▶ **Task objective**: Once you find the line containing "10 | 1 | 1 | 2 |" in the data below, copy it and each following line exactly, up to and including the line containing "650 | 929 |", and nothing else.

▶ **Information shown**:
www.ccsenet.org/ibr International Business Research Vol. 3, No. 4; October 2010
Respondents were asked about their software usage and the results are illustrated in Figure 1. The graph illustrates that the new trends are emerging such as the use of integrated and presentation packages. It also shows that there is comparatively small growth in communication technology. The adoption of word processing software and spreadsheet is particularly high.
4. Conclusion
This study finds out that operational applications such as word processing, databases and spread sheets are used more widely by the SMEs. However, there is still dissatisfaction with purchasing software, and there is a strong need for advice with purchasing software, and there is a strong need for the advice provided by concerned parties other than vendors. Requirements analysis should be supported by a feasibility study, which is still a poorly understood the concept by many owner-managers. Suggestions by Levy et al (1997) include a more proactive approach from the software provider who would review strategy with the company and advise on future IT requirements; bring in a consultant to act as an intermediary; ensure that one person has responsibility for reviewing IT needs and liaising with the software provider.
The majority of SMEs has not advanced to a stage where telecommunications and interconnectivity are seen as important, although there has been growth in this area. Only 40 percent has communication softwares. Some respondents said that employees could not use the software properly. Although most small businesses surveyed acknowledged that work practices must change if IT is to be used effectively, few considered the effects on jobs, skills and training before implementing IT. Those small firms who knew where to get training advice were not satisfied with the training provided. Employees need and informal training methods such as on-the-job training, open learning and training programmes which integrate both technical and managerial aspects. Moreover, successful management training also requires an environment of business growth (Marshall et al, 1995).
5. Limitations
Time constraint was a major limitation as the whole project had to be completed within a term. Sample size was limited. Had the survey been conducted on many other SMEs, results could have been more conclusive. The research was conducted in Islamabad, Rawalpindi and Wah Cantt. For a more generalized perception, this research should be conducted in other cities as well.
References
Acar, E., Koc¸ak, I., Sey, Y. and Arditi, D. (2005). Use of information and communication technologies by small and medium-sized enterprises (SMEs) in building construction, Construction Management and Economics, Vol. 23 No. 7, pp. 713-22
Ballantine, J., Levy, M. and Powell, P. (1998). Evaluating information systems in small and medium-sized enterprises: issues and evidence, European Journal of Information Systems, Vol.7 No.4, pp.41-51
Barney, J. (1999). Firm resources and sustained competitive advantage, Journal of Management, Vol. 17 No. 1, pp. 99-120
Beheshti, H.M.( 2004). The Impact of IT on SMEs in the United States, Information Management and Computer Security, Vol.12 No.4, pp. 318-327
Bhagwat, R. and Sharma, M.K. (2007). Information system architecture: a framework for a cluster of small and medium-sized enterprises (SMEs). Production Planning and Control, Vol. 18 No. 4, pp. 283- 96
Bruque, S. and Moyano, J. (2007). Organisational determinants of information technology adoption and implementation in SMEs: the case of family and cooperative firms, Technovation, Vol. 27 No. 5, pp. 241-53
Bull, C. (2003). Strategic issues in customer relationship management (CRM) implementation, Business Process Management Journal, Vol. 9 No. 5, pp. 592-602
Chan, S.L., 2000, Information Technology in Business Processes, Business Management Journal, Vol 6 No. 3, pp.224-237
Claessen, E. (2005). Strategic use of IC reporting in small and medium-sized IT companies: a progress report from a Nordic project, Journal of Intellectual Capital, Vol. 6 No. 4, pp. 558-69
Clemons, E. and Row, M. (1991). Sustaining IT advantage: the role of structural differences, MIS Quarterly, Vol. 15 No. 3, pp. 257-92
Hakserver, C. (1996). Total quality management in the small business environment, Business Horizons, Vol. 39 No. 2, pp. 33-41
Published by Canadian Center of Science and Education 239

* * *

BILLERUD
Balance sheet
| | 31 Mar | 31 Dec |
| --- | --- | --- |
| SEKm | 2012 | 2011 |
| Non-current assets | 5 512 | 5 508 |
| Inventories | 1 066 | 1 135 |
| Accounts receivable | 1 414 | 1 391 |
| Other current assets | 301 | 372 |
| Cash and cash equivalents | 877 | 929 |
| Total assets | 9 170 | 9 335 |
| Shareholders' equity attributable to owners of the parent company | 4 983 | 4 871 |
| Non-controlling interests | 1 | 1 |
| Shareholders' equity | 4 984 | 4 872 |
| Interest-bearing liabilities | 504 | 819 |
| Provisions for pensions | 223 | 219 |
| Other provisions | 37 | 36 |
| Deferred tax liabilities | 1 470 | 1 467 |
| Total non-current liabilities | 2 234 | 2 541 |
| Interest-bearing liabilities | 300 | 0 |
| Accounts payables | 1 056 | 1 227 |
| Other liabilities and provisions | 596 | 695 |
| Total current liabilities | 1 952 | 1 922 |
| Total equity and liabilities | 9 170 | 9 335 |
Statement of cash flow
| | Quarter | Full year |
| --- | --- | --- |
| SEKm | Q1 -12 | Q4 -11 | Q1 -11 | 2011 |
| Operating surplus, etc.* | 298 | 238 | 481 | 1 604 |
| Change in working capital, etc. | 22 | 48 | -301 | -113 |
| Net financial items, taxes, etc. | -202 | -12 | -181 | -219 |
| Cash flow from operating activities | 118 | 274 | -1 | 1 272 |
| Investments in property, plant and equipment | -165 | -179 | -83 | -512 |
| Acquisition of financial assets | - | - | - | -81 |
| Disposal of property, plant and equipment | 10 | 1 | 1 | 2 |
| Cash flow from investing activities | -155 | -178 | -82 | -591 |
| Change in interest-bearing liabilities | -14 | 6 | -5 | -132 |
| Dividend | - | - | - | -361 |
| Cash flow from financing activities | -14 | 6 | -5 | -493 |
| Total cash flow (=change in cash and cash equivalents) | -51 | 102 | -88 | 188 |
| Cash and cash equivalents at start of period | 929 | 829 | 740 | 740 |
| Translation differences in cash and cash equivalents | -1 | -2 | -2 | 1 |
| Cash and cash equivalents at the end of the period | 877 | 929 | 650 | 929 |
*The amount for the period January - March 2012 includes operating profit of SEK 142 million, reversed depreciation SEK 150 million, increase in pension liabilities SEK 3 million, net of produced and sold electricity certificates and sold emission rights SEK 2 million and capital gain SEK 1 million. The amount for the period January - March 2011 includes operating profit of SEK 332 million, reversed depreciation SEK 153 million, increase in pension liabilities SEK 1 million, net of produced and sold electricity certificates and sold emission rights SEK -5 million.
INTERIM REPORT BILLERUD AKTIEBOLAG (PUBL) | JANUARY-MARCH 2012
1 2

▶ **Output of the exercise**:
| Disposal of property, plant and equipment | 10 | 1 | 1 | 2 |
| Cash flow from investing activities | -155 | -178 | -82 | -591 |
| Change in interest-bearing liabilities | -14 | 6 | -5 | -132 |
| Dividend | - | - | - | -361 |
| Cash flow from financing activities | -14 | 6 | -5 | -493 |
| Total cash flow (=change in cash and cash equivalents) | -51 | 102 | -88 | 188 |
| Cash and cash equivalents at start of period | 929 | 829 | 740 | 740 |
| Translation differences in cash and cash equivalents | -1 | -2 | -2 | 1 |
| Cash and cash equivalents at the end of the period | 877 | 929 | 650 | 929 |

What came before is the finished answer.